The obvious arguments about AI and society – job displacement, misinformation, concentration of power in a small number of developers – get significant coverage. I want to raise a few that seem to get less attention.
One is the epistemic homogenization problem. When large populations use similar AI systems to draft, summarize, and communicate, the range of linguistic and conceptual patterns in circulation narrows. The models are trained on existing text and generate toward the center of that distribution. At scale, that might mean fewer genuinely novel framings, fewer ideas that arrive in unexpected language. This is speculative, but I think it’s worth examining seriously.
Another is the credentialing problem. AI makes it possible to produce work that looks like the product of expertise without possessing the underlying expertise. This is already showing up in academic and professional contexts. The longer-term concern is not individual instances of this but a gradual erosion of the signal value of certain credentials and demonstrated outputs – if everyone can produce work that looks like an expert produced it, what does expertise mean as a distinguishing category?
A third is something I’d call the legibility trap. AI systems optimize for producing outputs that are clear, organized, and sensible. There may be important ideas that are genuinely hard to express clearly – that require density, ambiguity, or unconventional structure to communicate. An environment that optimizes heavily against those features might lose something that isn’t easily named.
Curious whether any of these resonate or whether people think they’re overstated.
The credentialing point is the one I find most immediately consequential in my field. The honest answer is that the signal value of a polished, well-organized manuscript has already degraded as a quality indicator. What used to suggest editorial investment and developed thinking now only tells you that the author has access to an AI writing tool and knows how to run it.
The question of what replaces it as a quality signal is not one the field has answered. For books, it’s probably going to become something more like demonstrated knowledge in conversation, track record, community standing. Things that are harder to fake. But that’s a harder signal to scale.
the epistemic homogenization argument is the one i keep returning to. do with this what you will: i’ve noticed that the metaphors people reach for when describing AI-related concepts have gotten more similar over the past two years. that could be coincidence, or selection bias in what i’m reading, or something real. i genuinely don’t know.
what i do think is that if you want to say something genuinely new, saying it in language generated by a system trained on existing text is probably working against you. the new idea and the old language are in tension.
honestly the legibility trap is the one i hadn’t thought about before and it’s a bit unsettling. if you structure incentives around AI-readable, AI-evaluable outputs, you might inadvertently select against the kind of writing that resists easy summarization – which is often the kind that’s doing the hardest work.
this field is cooked if the answer to “how do we know this is good” becomes “how well does an AI describe it.”

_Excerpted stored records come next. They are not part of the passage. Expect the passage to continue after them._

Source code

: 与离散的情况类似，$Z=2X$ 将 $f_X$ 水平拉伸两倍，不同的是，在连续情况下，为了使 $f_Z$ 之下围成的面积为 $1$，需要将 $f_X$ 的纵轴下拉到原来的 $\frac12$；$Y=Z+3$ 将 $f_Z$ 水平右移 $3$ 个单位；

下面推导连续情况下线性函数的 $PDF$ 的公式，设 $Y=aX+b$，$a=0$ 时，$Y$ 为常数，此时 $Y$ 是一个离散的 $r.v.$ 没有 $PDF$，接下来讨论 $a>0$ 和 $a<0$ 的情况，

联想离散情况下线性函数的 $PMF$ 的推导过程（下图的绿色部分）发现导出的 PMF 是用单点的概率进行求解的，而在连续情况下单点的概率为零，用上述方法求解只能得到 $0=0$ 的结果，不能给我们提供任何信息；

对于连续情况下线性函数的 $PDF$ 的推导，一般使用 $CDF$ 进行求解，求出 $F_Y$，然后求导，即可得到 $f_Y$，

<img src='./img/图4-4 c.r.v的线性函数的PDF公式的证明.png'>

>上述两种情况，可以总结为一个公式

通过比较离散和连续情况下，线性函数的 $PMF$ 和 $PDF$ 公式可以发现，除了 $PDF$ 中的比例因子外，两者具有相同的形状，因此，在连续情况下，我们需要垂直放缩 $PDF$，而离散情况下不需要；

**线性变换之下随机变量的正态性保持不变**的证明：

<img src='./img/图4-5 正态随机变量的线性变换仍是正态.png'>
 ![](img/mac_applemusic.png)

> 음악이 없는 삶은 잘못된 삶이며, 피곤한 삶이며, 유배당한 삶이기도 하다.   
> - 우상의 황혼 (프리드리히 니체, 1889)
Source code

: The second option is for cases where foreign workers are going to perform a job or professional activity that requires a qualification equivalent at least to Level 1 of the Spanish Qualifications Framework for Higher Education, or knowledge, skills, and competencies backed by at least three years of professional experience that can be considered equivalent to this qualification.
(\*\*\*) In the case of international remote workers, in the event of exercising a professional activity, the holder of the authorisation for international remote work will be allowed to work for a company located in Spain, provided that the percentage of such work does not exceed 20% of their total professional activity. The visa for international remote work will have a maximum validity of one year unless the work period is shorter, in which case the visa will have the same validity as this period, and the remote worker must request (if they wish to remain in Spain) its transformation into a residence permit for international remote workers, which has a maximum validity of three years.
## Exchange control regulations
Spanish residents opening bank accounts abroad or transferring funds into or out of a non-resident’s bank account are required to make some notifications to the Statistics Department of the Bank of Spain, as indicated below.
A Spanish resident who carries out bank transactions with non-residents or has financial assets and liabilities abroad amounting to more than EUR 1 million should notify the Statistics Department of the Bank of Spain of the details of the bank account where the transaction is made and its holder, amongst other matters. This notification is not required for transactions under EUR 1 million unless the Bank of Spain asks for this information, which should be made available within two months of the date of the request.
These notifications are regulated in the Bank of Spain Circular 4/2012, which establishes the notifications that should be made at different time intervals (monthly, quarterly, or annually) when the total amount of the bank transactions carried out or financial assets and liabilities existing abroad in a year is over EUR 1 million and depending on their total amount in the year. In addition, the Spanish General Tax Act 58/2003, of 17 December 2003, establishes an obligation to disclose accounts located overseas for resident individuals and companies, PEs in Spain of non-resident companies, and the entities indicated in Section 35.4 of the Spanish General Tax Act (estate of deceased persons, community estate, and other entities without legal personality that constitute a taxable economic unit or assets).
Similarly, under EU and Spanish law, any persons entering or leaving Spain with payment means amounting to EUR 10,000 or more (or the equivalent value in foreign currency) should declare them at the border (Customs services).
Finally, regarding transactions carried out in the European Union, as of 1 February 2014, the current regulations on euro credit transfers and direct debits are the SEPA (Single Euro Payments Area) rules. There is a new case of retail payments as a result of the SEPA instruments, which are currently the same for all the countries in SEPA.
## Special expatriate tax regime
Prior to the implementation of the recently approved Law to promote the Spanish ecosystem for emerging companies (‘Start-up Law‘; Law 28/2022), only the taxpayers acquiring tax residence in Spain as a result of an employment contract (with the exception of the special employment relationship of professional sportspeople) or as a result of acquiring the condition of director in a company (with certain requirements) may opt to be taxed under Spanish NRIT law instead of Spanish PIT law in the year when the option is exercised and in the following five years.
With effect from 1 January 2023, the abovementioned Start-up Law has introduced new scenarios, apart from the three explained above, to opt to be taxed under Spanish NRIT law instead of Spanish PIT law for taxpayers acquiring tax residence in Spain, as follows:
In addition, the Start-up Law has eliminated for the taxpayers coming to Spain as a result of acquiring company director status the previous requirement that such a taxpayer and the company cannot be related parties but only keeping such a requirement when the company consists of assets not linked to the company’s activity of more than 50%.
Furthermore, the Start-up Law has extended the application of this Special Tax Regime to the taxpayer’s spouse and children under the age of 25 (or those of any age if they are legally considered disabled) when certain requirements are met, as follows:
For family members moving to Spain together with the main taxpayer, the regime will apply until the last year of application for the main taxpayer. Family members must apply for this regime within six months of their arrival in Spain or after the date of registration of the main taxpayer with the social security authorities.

the credentialing erosion is something i see in creative writing spaces too. the markers that used to signal a serious writer – the specific vocabulary, the structural confidence, the clear relationship to a literary tradition – can now be reproduced by anyone with a good prompt. that’s not entirely bad. gatekeeping was real and harmful. but the loss of legible quality signals creates its own problems for readers trying to find work worth their time.
i don’t have a clean answer for what replaces it. probably the things that were always the actual markers – specificity, distinctiveness, the sense of a particular mind behind it – but those are harder to scale as discovery mechanisms.
The responses here are doing something I find genuinely useful – extending the arguments rather than confirming or dismissing them. The credentialing point seems to have the most immediate traction across different fields.
What strikes me is that all three concerns share a structure: they’re about the second-order effects of a technology that’s optimizing for local quality at the expense of emergent properties that we value but don’t have good metrics for. That’s a pattern worth watching in how this technology develops.